Minister of Information Kondwani Nankhumwa has cautioned his colleague at Finance that the new tax on telecommunications services would negatively affect the economy and defeat the drive of making telecommunications services affordable.
In a letter addressed to Goodall Gondwe dated May 28 2015 that Nation on Sunday has seen, Nankhumwa fears the newly-introduced 10 percent excise duty on text messaging and Internet data would largely affect poor Malawians.
In the 2015/16 National Budget the Finance Minister presented in Parliament on May 29 2015, government imposed a 10 percent excise duty on text messaging and Internet data.
Some players in the telecommunications sector, notably Airtel and TNM, as feared by Nankhumwa in his letter to the Finance Minister—written a day after the budget presentation in the House—indeed increased tariffs almost immediately.
Nankhumwa, when contacted, confirmed authoring the letter, but said he would not comment on it because the communication was not meant for public consumption.
And when asked for his reaction to concerns raised by his Cabinet colleague, Gondwe said he could not comment on issues confidentially communicated to him.
But Nankhumwa in the letter said in a sector which already has a number of taxes, telecommunications operators were likely to transfer the imposed taxes on the provision of the services to the end users.
Nankhumwa writes: “Analytical research demonstrates that the telecommunications/ICT sector tax revenues play an important role in national public services.
“This role must be weighed against potentially adverse effects that the taxation can bring to the growth of the sector, broadband penetration and the country’s economic growth.”
The minister said the proposed taxes on usage and consumption taxes would have a negative impact on the poor Malawians as subscribers would have to pay for the same access charge as the better off Malawians who would also pay more for usage on the same services.
Nankhumwa tells Gondwe: “If no taxes are imposed, the net effect from the increased volumes [assuming a 10 percent growth subscriber base and volume of data similar to 2014 rates at same tariffs prevailing currently] will be compensated by an increase in operators’ corporate income tax and the existing consumption rates at the current prevailing rates.
“The spillover effect to other sectors that rely on telecommunication/ICT services for their productivity may also affect potential income in the long run.”
Nankhumwa’s concerns to Gondwe expose a coordination gulf within the administration.
It also puts into question whether Cabinet really scrutinises the budget—as required—before giving approval to the Minister of Finance to table it before the National Assembly.
Some observers agree
Consumers Association of Malawi (Cama) executive director John Kapito said it is clear there is no coordination among ministries because what the Information Minister raised to his colleague should have been brought to his attention before the budget was presented in Parliament.
Kapito said: “Before budget is brought to Parliament, Cabinet meets to approve the budget.
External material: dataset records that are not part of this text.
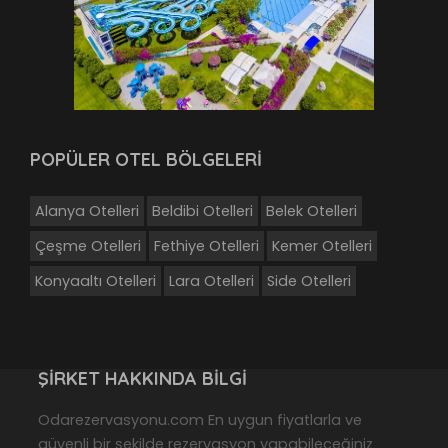
POPÜLER OTEL BÖLGELERİ
Alanya Otelleri
Beldibi Otelleri
Belek Otelleri
Çeşme Otelleri
Fethiye Otelleri
Kemer Otelleri
Konyaaltı Otelleri
Lara Otelleri
Side Otelleri
ŞIRKET HAKKINDA BILGI
Odarezervasyonu.com En uygun fiyatlarla ve
güvenli bir şekilde rezervasyon yapabileceğiniz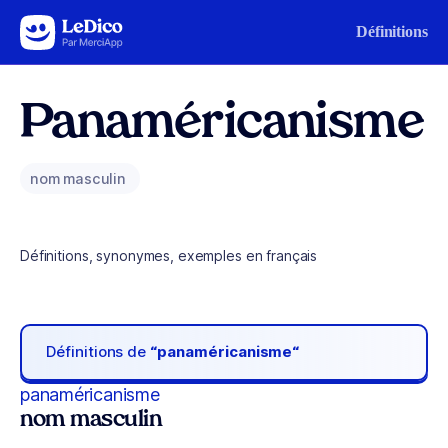
Aller au contenu
Définitions
Panaméricanisme
nom masculin
Définitions, synonymes, exemples en français
Définitions de
“panaméricanisme“
panaméricanisme
nom masculin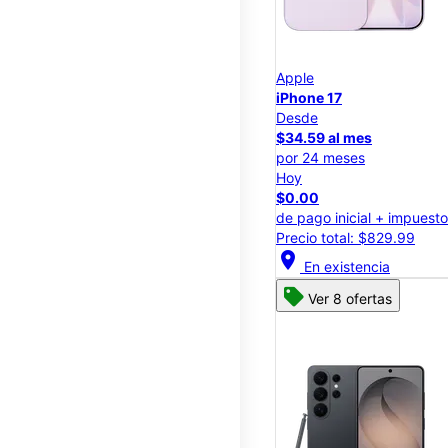
Apple
iPhone 17
Desde
$34.59 al mes
por 24 meses
Hoy
$0.00
de pago inicial + impuest
Precio total: $829.99
location_on
En existencia
Ver 8 ofertas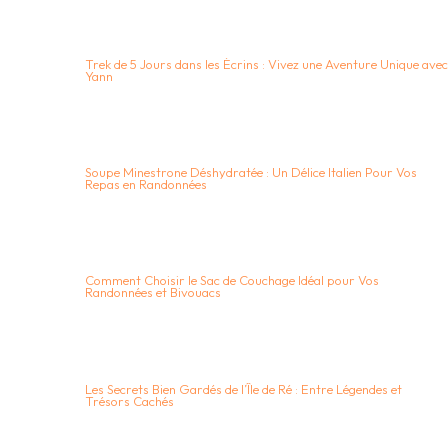
Trek de 5 Jours dans les Écrins : Vivez une Aventure Unique avec
Yann
Soupe Minestrone Déshydratée : Un Délice Italien Pour Vos
Repas en Randonnées
Comment Choisir le Sac de Couchage Idéal pour Vos
Randonnées et Bivouacs
Les Secrets Bien Gardés de l’Île de Ré : Entre Légendes et
Trésors Cachés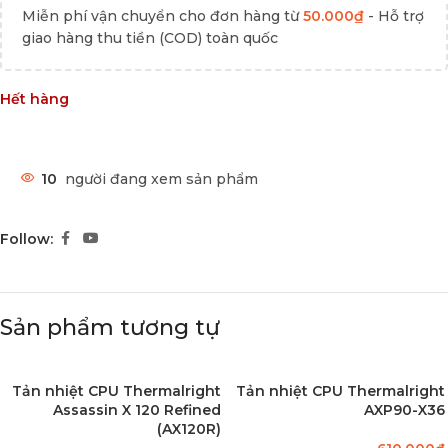
Miễn phí vận chuyển cho đơn hàng từ
50.000
₫
- Hỗ trợ
giao hàng thu tiền (COD) toàn quốc
Hết hàng
10
người đang xem sản phẩm
Follow:
Sản phẩm tương tự
Tản nhiệt CPU Thermalright
Tản nhiệt CPU Thermalright
Assassin X 120 Refined
AXP90-X36
(AX120R)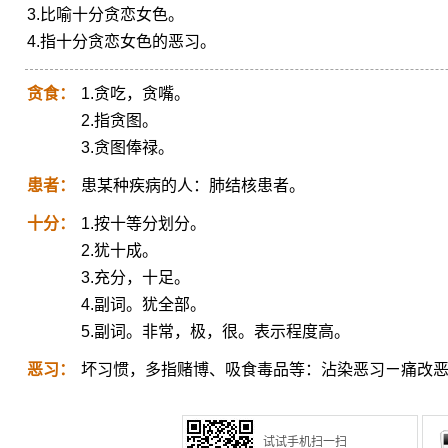
3.比喻十分贪恋女色。
4.指十分贪恋女色的恶习。
贪食：
1.贪吃，贪嘴。
2.指贪图。
3.贪图俸禄。
患者：
患某种疾病的人：肺结核患者。
十分：
1.按十等分划分。
2.犹十成。
3.充分，十足。
4.副词。犹全部。
5.副词。非常，极，很。表示程度高。
恶习：
坏习惯，多指赌博、吸食毒品等：沾染恶习ㄧ痛改
试试手机扫一扫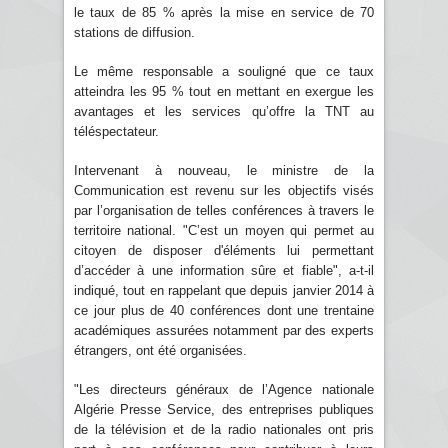
le taux de 85 % après la mise en service de 70
stations de diffusion.
Le même responsable a souligné que ce taux
atteindra les 95 % tout en mettant en exergue les
avantages et les services qu’offre la TNT au
téléspectateur.
Intervenant à nouveau, le ministre de la
Communication est revenu sur les objectifs visés
par l’organisation de telles conférences à travers le
territoire national. "C’est un moyen qui permet au
citoyen de disposer d'éléments lui permettant
d’accéder à une information sûre et fiable", a-t-il
indiqué, tout en rappelant que depuis janvier 2014 à
ce jour plus de 40 conférences dont une trentaine
académiques assurées notamment par des experts
étrangers, ont été organisées.
"Les directeurs généraux de l’Agence nationale
Algérie Presse Service, des entreprises publiques
de la télévision et de la radio nationales ont pris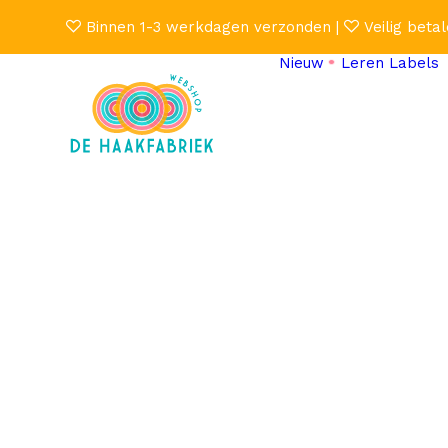
Binnen 1-3 werkdagen verzonden |
Veilig betal
Nieuw
Leren Labels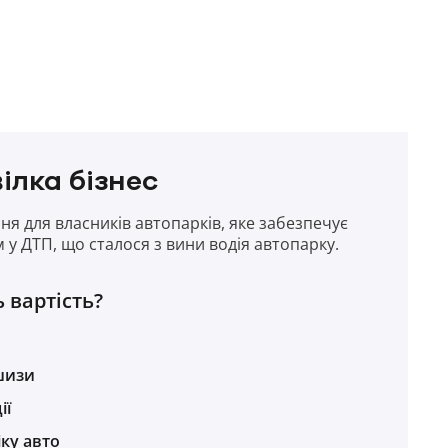
ілка бізнес
ня для власників автопарків, яке забезпечує
у ДТП, що сталося з вини водія автопарку.
 вартість?
шизи
ії
іку авто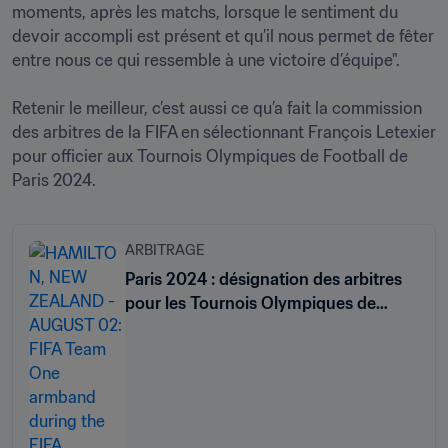
moments, après les matchs, lorsque le sentiment du 
devoir accompli est présent et qu’il nous permet de fêter 
entre nous ce qui ressemble à une victoire d’équipe".

Retenir le meilleur, c’est aussi ce qu’a fait la commission 
des arbitres de la FIFA en sélectionnant François Letexier 
pour officier aux Tournois Olympiques de Football de 
Paris 2024.
ARBITRAGE
Paris 2024 : désignation des arbitres
pour les Tournois Olympiques de
Football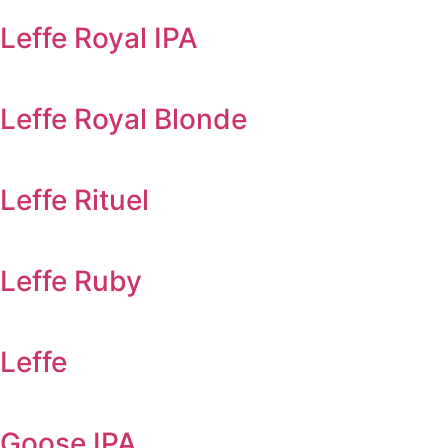
Leffe Royal IPA
Leffe Royal Blonde
Leffe Rituel
Leffe Ruby
Leffe
Goose IPA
It should have been at this point that they were supposed to caution each other and not now.
“Are they telling us there wasn’t this process where they met to approve this budget? This is interesting and raises questions about the seriousness of this administration.”
Meanwhile, the Malawi Communications and Regulations Authority (Macra) said in an interview on Friday that it wrote government, through Ministry of Finance, raising fears of the negative impact the new tax would cause to the development of information and communication technology (ICT) in the country.
Macra director general Andrew Kumbatira said it was unfortunate to introduce a tax on text messaging and Internet data when countries in the region are fighting hard to lower taxes in the telecommunications sector as a way of facilitating economic growth.
Kapito, however, said with the cost of doing business in the country already high due to high tariffs in the telecommunications sector, the new tax on text messaging and Internet data would worsen the situation and drag the nation back.
Kapito said: “Almost all businesses are dependent on telecommunication and it has proved to be not cheap. Heads of State in the Sadc region actually signed a declaration to lower the rates.”
Heads of State in the Sadc region in August 2001 at their summit in Blantyre, in recognising that the community needs a coherent regional policy and strategy on ICT that promotes sustainable economic development, technology and bridges the digital divide within the region, committed themselves and their respective countries to removing trade barriers and reducing ICT related taxes and tariffs.
According to the 2014 ITU report, the cost of using a mobile phone in Malawi averaged about $12.67 (about K6 335) per month in 2013, about 56.29 percent of what an average Malawian earns.
The ITU ranked Malawi as the worst situation in the world out of 166 economies, a development which is influenced by the country’s poor income levels and the prohibitive cost of the services.
Relative to other economies in the region, according to the ITU report, Malawi customers on average use 30 percent of their income on mobile phones. In Zimbabwe it is at 26, Mozambique 18 percent, Zambia 14 percent, Kenya five while in Botswana it is at less than two percent.